- [TEXTE PROPOSÉ]:
● ● ● ● ● ● ●

Gardez vous une archive de vos fanzines ? Comment les conservez-vous ?
Je n’archive pas tous mes mini-comics. Si je vends tout pendant un salon, je ne garde pas toujours une copie pour moi.

Où imprimez-vous vos fanzines ? Est-ce que vous passez par un imprimeur ou chez un copy-shop ?
J’essaie d’imprimer et d’assembler les livres moi-même dans mon atelier. Il y a des cas où je les envoie dans une imprimerie. Par exemple, le livre "CROMAG" qui se trouve dans l’exposition, a la forme d’un livre pour enfants. Je ne serais pas capable de le faire moi-même, alors dès le début, l’idée était de le faire imprimer à l’extérieur.

Est-ce que vous lisez beaucoup de zines et de mini-comics ?
J’échange beaucoup de mini-comics lors de conventions et je les apprécie tous !

Est-ce que vous pensez que votre pratique de l’auto-édition est lié à votre situation géographique ? à l’organisation du marché de la bande dessinée aux USA ?
D’après ce que je sais, il y a peu de place pour les bandes dessinées et les zines auto-édités dans la hiérarchie traditionnelle des librairies spécialisées bandes dessinées ou chez les librairies généralistes. Heureusement, à New York, il existe plusieurs magasins qui embrassent le genre et y sont très favorables.

Edition

Quel a été votre premier éditeur ? Connaissaient-ils votre travail grâce à l’auto-édition ?

● ● ● ● ● ● ●

- [CONSIGNE]:
Relevez toutes les phrases interrogatives de l’entretien sur les fanzines qui commencent par « Est-ce que ».

- [DONNÉES FOURNIES]:
● ● ● ● ● ● ●

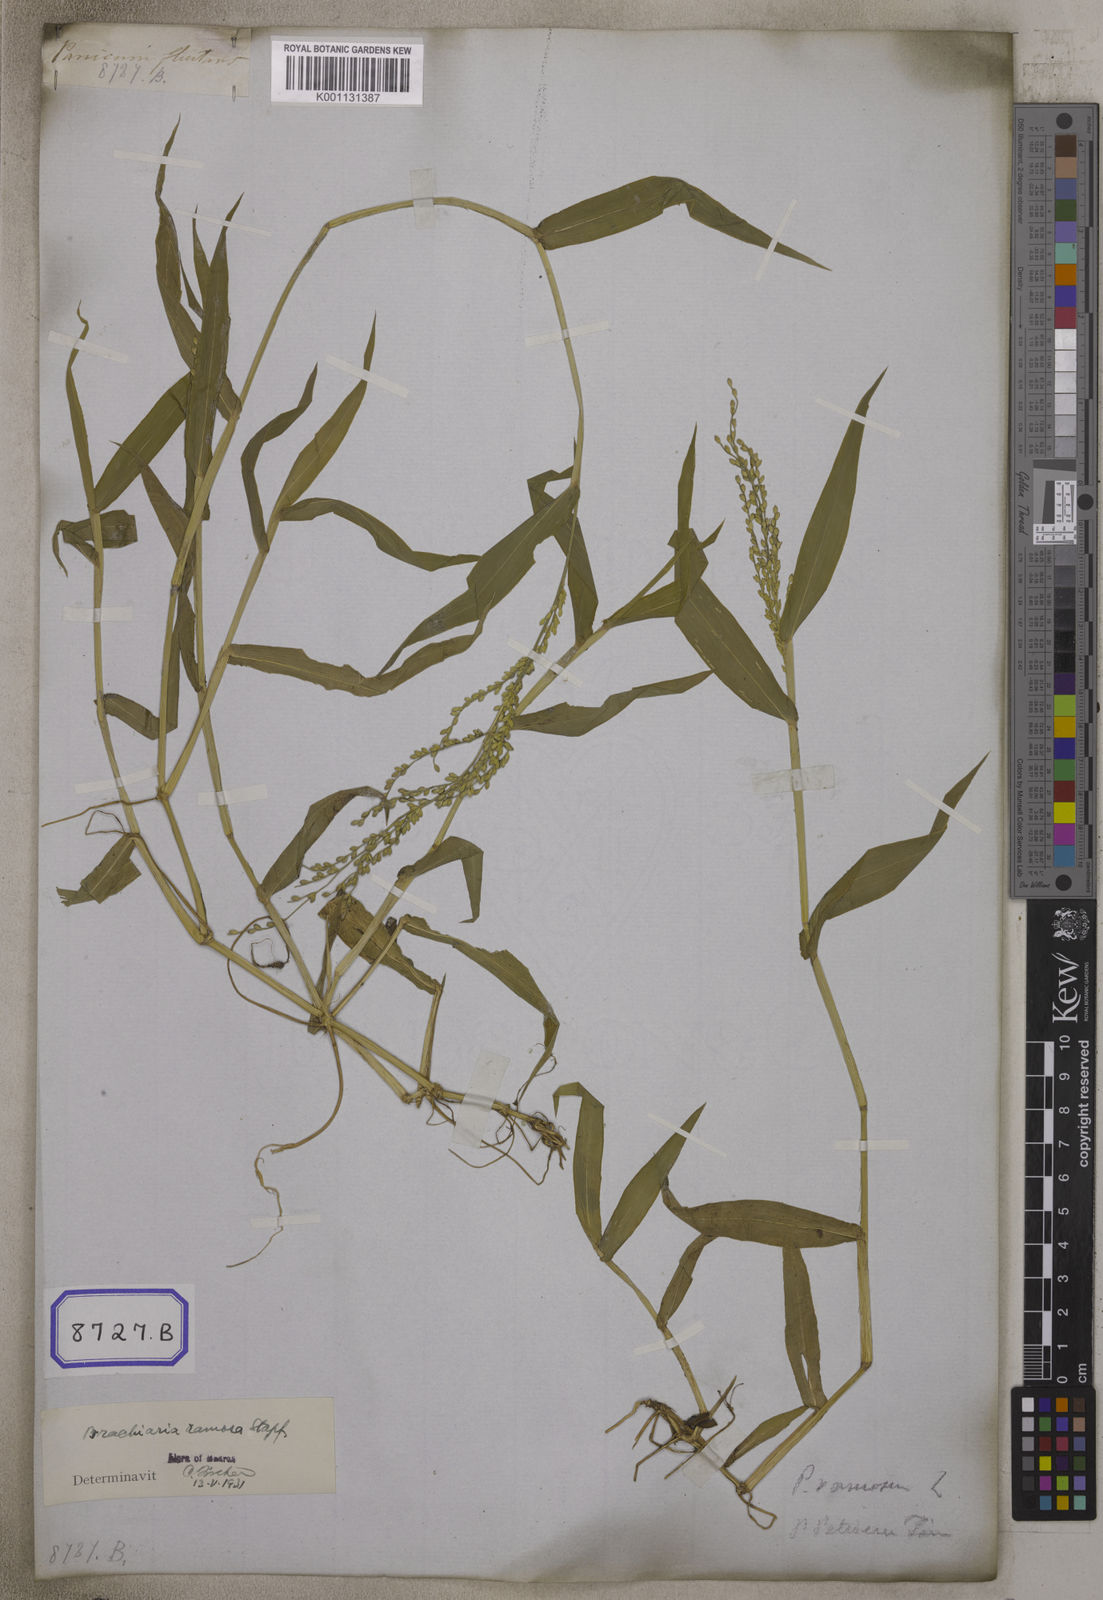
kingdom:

● ● ● ● ● ● ●

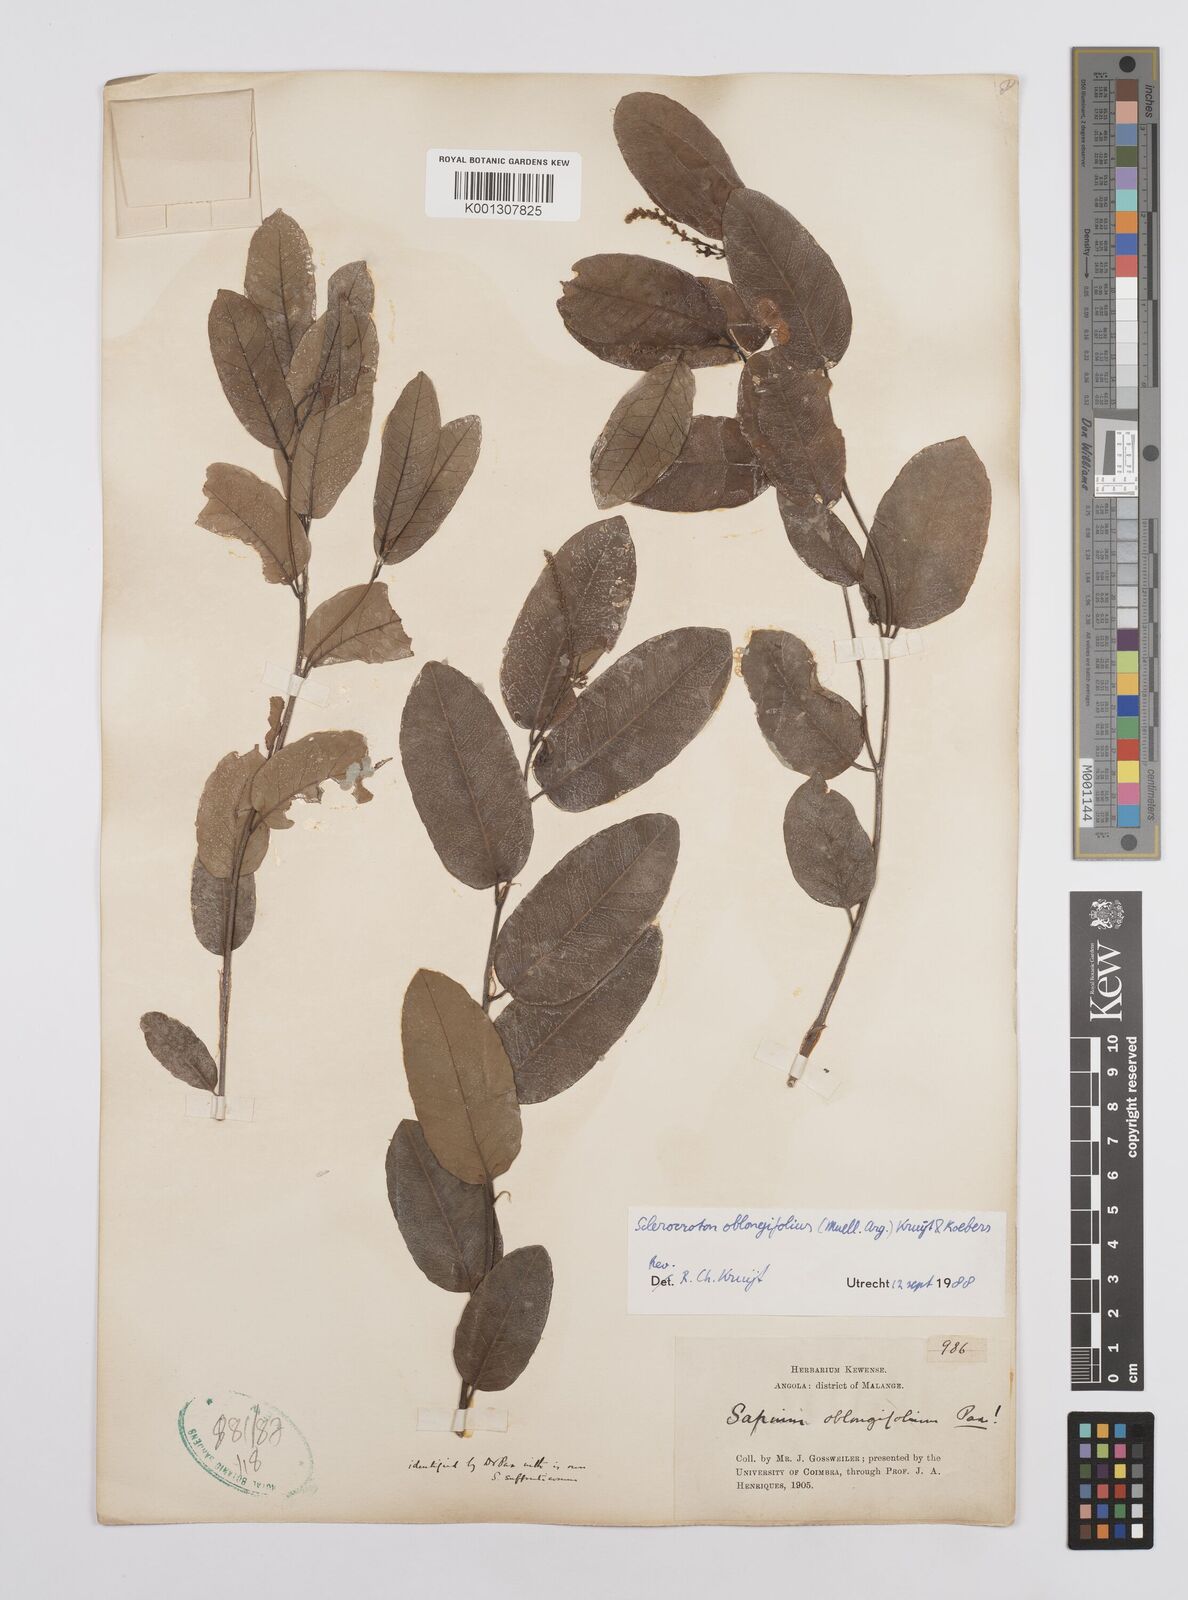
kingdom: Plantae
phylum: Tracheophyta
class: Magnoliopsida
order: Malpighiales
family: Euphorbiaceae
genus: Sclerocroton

● ● ● ● ● ● ●

- [RÉPONSE ATTENDUE]:
- « Est-ce que vous passez par un imprimeur ou chez un copy-shop ? »
- « Est-ce que vous lisez beaucoup de zines et de mini-comics ? »
- « Est-ce que vous pensez que votre pratique de l’auto-édition est lié à votre situation géographique ? »